According to the latest data from IATA, Asia Pacific was the weakest region during the month, climbing just 1.7% year-on-year and dropping 0.3% compared to August 2012. This made it the only global region to experience a month-on-month decline, although tight capacity management did allow average load factors to increase one percentage point to 77.2%.
The Asia Pacific result was reflective of a global slowdown. Worldwide demand for passenger traffic in September 2012 was 4.1% above the level of the same month last year, but this has completely flattened in the second quarter, with no growth between April and August 2012. Load factors are continuing to show healthy growth however, rising to 80% in September 2012.
“A two-speed recovery is emerging into a multi-speed reality,” said Tony Tyler, IATA’s Director General & CEO. “Carriers in China, Latin America and the Middle East are growing strongly. Europe’s airlines are experiencing profitless growth in a strategy to manage high fixed costs and taxes. In Africa the challenge is to turn growth opportunities into profits. But for North American airlines the focus is on tightly managing capacity in order to optimise profits in a slow to no-growth environment. Asia Pacific carriers outside of China are a mixed bag. Robust growth in China is being tempered by faltering markets in Japan and India.
“Putting regional diversity aside, the fact that airlines are making any money at all with weak markets and high fuel prices is a tribute to their strong business performance, as evidenced by maintaining global load factors close to 80% since the start of 2012. Even with that, airlines are expected to eke out a global net profit margin of only 0.6%. It’s a tough year,” Tyler added.
International passenger demand rose 4.9% year-on-year in September, led by European airlines which continued their surprisingly strong performance with growth of 5.4% and load factors of 83.9%. North American airlines’ international traffic climbed 2.1% for the month, while load factors jumped two points to 84.6%, the highest for any region.
Middle Eastern carriers experienced by far the strongest traffic growth, with demand up 13.3% year-on-year, while Latin American airlines posted growth of 7.5% – the second highest among the regions. African airlines’ traffic climbed 4.7% year-on-year, but the region’s load factor of 71.6% remains the lowest of any region.

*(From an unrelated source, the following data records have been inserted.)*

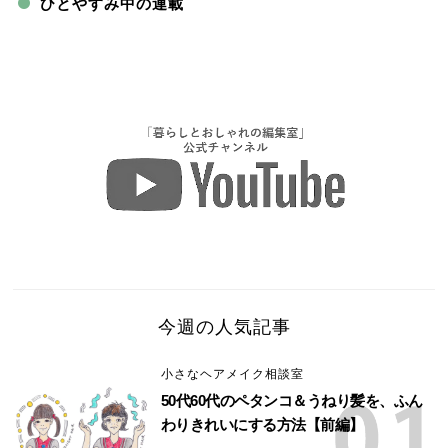
ひとやすみ中の連載
今週の人気記事
小さなヘアメイク相談室
50代60代のペタンコ＆うねり髪を、ふん
わりきれいにする方法【前編】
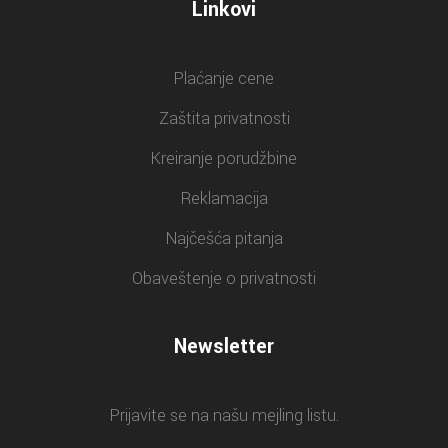
Linkovi
Plaćanje cene
Zaštita privatnosti
Kreiranje porudžbine
Reklamacija
Najčešća pitanja
Obaveštenje o privatnosti
Newsletter
Prijavite se na našu mejling listu.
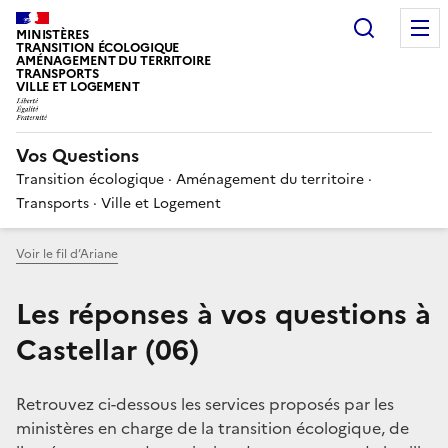
Choisir
MINISTÈRES
TRANSITION ÉCOLOGIQUE
AMÉNAGEMENT DU TERRITOIRE
TRANSPORTS
VILLE ET LOGEMENT
Vos Questions
Transition écologique · Aménagement du territoire ·
Transports · Ville et Logement
Voir le fil d’Ariane
Les réponses à vos questions à
Castellar (06)
Retrouvez ci-dessous les services proposés par les
ministères en charge de la transition écologique, de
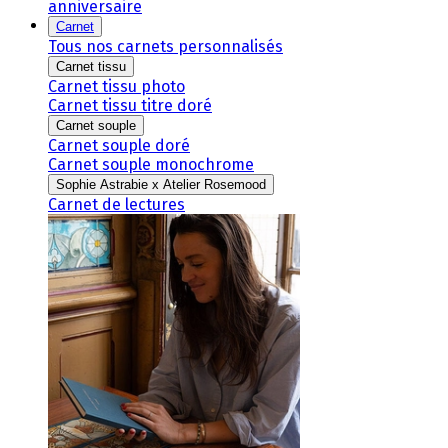
anniversaire
Carnet
Tous nos carnets personnalisés
Carnet tissu
Carnet tissu photo
Carnet tissu titre doré
Carnet souple
Carnet souple doré
Carnet souple monochrome
Sophie Astrabie x Atelier Rosemood
Carnet de lectures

Domestic results for September 2012 were mixed. Global demand rose 2.6% compared to September 2011, which was a slowdown from the 5% year-on-year increase recorded in August. But September traffic rose 0.5% compared to August. Results varied strongly by country, with China and Brazil making major gains that partly were offset by weakness in India, Japan and the US.
China’s domestic travel resurgence continued with an 11.4% rise in traffic and load factors of 82.1%. Brazil also experienced strong demand growth, with traffic up 7.1% and load factors surging 5.7% points to 74%.
Japan’s domestic market declined 0.3% year-on-year in September however, and the country’s domestic market remains 10% smaller than pre-earthquake levels. Load factors softened to 67.4%. US traffic slipped 1.5% in September but load factors of 80.5% remain the highest among domestic markets. Indian domestic traffic plummeted 9.9% compared to a year ago, the worst performance for any market.